:: Selected passage ::

THE FAILURE TO MENTION THE JUSTIFICATION DEFENSE ON THE VERDICT SHEET WAS NOT PRESERVED FOR APPEAL BY AN OBJECTION AND THE INTEREST OF JUSTICE APPELLATE JURISDICTION WILL NOT BE INVOKED WHERE THERE WAS AMPLE OPPORTUNITY TO OBJECT (FIRST DEPT).

The First Department determined defendant did not preserve the issue concerning the adequacy of the verdict sheet which did not mention the justification defense. Defendant was acquitted of the top counts (attempted murder and assault first) and convicted of assault second. The jury was instructed not to consider the lesser counts if the justification defense applied. But the verdict sheet was silent on the justification defense. The First Department refused to exercise its interest of justice jurisdiction because there was ample opportunity to interpose an objection to the jury instructions and verdict sheet:

… [D]efendant contends that his conviction on the lesser count of second-degree assault must be vacated since the verdict sheet made no mention of justification. Verdict sheets in criminal cases, however, may not include substantive instructions absent authorization by CPL 310.20(2) … . Here, defense counsel made no objections when the verdict sheet was reviewed and discussed by the court with the parties.

:::
:: Raw data ::

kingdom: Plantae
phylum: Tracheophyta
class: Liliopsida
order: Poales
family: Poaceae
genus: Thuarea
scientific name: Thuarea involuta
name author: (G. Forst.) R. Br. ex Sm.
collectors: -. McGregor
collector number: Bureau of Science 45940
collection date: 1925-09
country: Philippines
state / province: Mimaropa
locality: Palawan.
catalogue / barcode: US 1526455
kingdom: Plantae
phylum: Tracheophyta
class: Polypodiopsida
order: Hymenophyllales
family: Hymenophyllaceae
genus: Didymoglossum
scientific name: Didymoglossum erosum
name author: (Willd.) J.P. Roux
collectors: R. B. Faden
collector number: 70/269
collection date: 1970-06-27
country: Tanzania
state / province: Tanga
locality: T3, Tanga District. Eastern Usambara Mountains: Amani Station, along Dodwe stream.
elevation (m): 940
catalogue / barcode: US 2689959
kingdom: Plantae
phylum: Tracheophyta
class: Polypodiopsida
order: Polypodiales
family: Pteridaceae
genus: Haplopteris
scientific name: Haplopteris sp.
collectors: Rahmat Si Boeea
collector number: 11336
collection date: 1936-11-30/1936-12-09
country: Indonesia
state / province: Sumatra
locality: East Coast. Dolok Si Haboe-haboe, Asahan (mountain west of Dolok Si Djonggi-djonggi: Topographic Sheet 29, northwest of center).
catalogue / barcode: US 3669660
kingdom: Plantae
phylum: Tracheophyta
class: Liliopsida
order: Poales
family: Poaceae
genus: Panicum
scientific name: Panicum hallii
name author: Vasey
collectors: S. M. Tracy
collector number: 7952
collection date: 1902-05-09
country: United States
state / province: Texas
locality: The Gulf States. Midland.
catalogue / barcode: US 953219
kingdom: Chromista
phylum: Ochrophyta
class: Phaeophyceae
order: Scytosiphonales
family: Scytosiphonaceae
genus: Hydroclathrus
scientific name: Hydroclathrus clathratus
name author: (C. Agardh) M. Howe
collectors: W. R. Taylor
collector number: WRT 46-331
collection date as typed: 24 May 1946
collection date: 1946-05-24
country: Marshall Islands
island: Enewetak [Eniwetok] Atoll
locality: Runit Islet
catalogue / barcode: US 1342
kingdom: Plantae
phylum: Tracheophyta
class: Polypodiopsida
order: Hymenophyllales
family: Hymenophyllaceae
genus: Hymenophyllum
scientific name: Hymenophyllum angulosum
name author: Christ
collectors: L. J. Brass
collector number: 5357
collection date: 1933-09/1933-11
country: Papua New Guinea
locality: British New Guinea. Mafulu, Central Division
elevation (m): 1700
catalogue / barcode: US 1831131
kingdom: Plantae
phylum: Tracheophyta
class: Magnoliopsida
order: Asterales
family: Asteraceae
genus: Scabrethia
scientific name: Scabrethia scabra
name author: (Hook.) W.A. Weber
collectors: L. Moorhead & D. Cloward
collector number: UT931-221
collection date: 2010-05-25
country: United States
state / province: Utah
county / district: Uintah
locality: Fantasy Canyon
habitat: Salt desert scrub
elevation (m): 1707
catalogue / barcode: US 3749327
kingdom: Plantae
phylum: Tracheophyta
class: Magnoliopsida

:::

=== Tasks and exercises ===
a: According to the case summary, of which charge was the defendant convicted?
b: Extract the case summary's text from "THE FAILURE TO" up to and including "OBJECT (FIRST DEPT).".

=== Answers to the exercises ===
a: Second-degree assault.

b:
THE FAILURE TO MENTION THE JUSTIFICATION DEFENSE ON THE VERDICT SHEET WAS NOT PRESERVED FOR APPEAL BY AN OBJECTION AND THE INTEREST OF JUSTICE APPELLATE JURISDICTION WILL NOT BE INVOKED WHERE THERE WAS AMPLE OPPORTUNITY TO OBJECT (FIRST DEPT).